:: EXERCISE AIM ::
Please count how many lines below contain the word "note" and reply with only that number.

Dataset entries
╔══

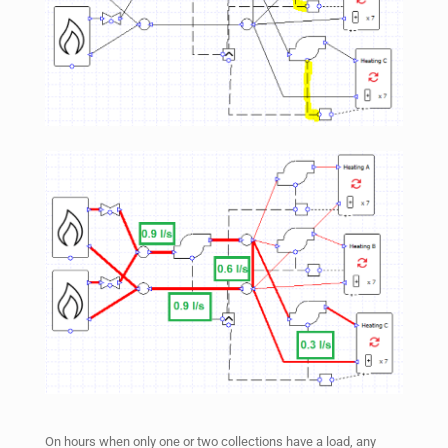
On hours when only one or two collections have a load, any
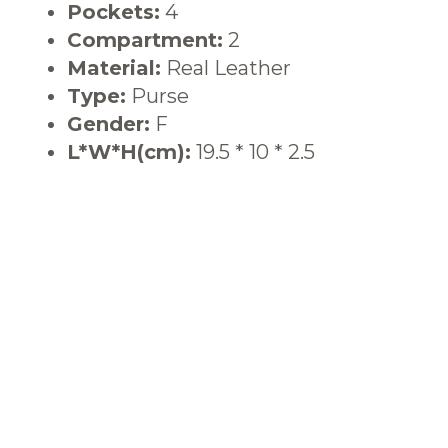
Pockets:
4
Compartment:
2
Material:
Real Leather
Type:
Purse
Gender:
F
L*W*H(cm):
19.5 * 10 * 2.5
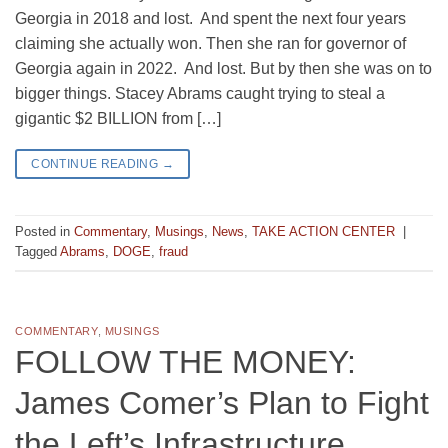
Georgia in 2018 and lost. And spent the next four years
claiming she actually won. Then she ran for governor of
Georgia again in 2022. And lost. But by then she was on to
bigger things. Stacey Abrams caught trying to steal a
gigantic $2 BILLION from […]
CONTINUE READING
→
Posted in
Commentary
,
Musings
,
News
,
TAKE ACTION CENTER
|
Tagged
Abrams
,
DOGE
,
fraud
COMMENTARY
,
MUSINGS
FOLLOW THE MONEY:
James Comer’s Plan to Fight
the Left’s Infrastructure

╚══
╔══

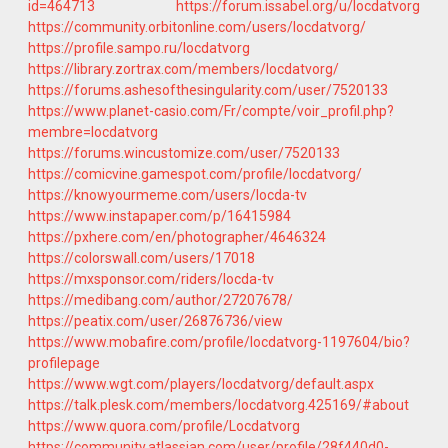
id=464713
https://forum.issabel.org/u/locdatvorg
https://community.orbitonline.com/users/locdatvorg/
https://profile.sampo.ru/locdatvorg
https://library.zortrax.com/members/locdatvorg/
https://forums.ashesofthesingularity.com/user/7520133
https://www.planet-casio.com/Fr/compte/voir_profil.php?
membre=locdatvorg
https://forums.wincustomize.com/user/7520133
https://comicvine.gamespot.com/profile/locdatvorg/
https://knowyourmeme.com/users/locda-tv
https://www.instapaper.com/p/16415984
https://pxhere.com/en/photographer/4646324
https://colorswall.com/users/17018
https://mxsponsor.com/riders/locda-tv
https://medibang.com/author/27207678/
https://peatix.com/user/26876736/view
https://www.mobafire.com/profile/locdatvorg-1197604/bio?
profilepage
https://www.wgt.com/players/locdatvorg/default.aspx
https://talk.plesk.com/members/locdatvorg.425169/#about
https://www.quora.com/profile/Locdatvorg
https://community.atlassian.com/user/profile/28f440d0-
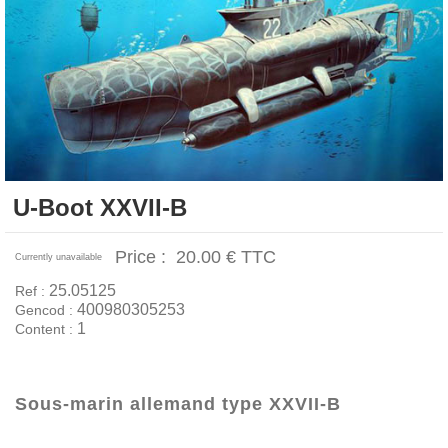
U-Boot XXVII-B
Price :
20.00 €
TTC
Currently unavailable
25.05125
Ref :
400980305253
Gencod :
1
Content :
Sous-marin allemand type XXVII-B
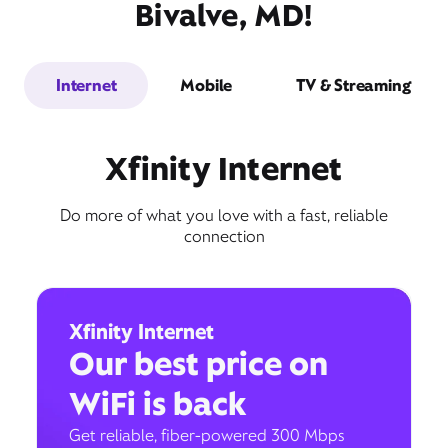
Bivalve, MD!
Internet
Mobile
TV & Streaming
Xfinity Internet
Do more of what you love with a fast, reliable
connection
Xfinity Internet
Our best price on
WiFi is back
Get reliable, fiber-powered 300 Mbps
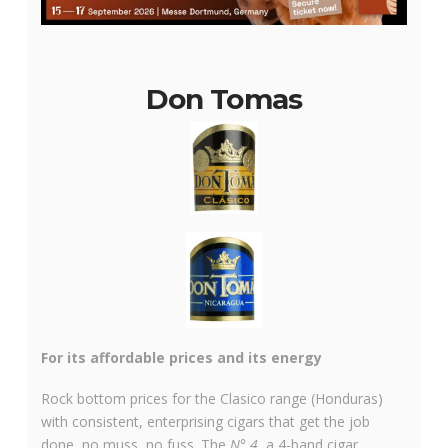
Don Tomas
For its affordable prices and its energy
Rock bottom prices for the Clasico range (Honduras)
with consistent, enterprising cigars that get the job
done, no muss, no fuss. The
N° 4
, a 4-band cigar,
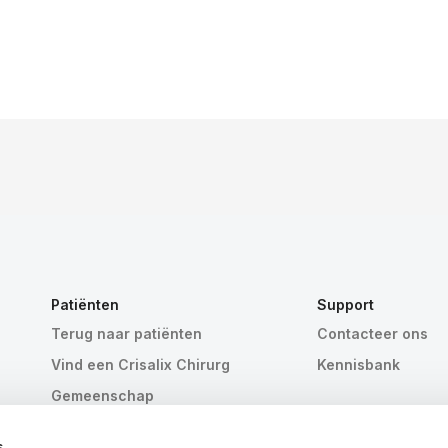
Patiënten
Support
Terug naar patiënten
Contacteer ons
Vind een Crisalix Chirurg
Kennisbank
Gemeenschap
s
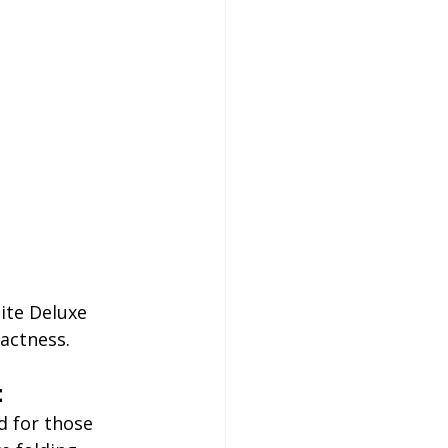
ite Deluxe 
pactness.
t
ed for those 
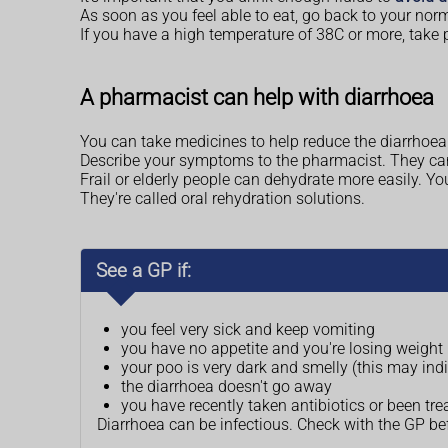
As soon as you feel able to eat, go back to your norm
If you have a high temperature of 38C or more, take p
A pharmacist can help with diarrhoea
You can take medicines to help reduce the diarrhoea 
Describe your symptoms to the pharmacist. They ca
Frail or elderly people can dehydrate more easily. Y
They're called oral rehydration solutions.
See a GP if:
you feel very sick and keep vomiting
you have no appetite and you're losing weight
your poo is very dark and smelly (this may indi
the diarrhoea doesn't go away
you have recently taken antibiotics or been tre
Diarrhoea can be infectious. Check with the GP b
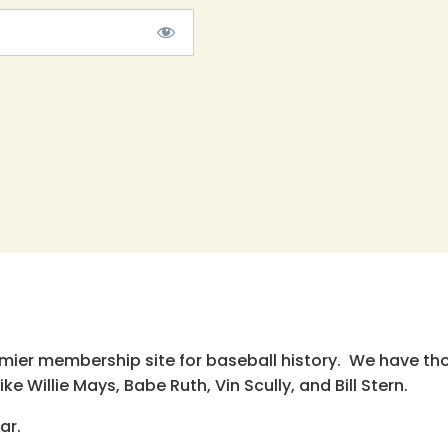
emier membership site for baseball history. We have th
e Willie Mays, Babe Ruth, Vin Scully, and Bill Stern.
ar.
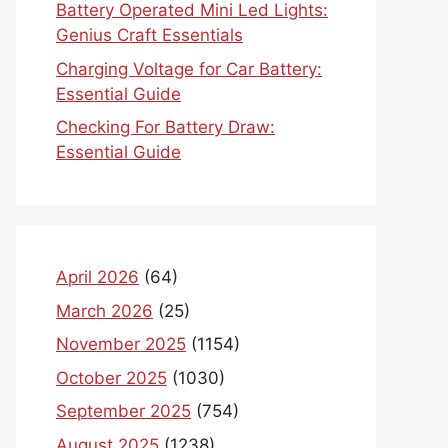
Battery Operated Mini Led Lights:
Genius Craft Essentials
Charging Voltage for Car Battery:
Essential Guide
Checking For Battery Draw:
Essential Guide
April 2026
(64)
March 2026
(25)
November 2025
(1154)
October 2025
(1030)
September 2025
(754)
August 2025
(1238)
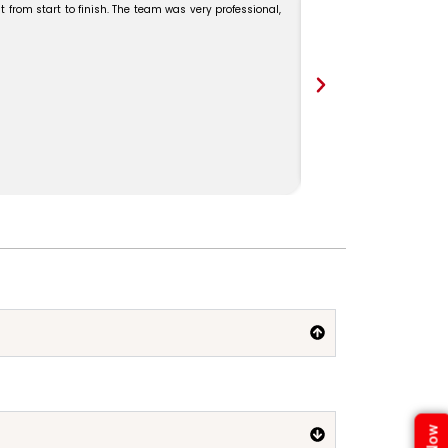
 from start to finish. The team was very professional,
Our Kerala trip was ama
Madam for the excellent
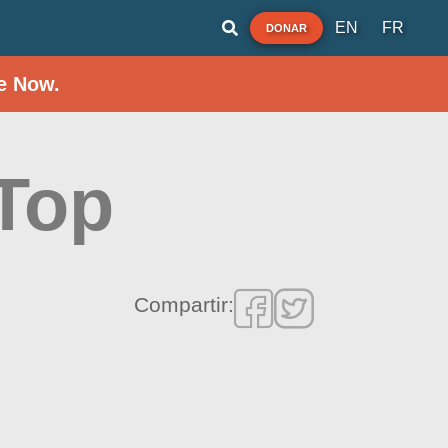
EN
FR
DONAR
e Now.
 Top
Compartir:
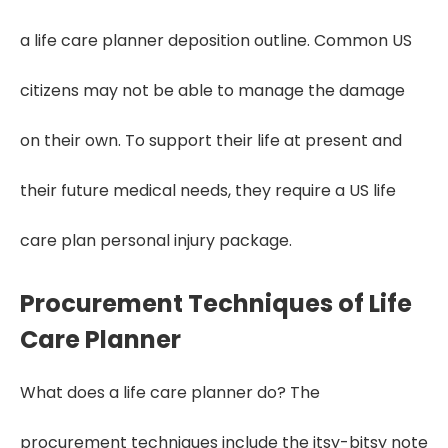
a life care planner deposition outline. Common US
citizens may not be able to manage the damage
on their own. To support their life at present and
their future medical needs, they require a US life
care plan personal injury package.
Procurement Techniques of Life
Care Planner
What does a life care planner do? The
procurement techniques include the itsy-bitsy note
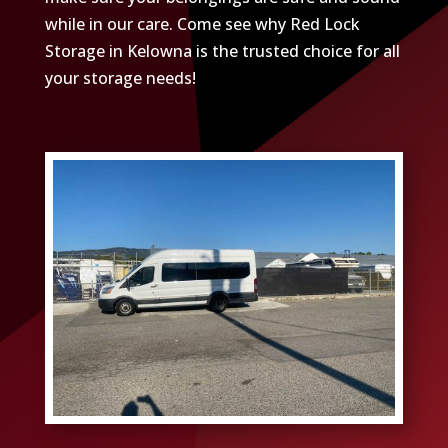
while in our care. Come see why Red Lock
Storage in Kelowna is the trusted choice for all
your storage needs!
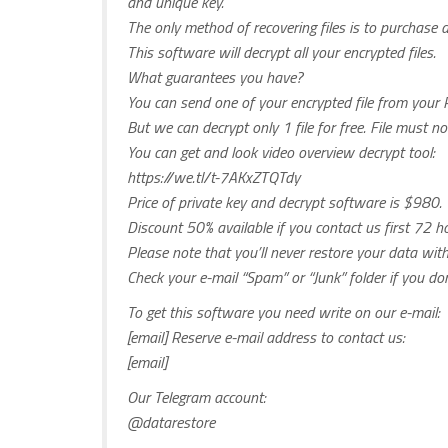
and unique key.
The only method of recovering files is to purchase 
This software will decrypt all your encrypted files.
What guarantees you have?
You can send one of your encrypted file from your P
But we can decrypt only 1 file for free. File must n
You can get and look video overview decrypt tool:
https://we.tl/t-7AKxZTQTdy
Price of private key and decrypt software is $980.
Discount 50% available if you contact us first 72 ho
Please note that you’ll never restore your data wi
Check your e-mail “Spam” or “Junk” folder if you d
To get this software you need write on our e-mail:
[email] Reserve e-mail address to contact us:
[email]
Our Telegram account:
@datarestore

╚══

:: ANSWER BELOW ::
2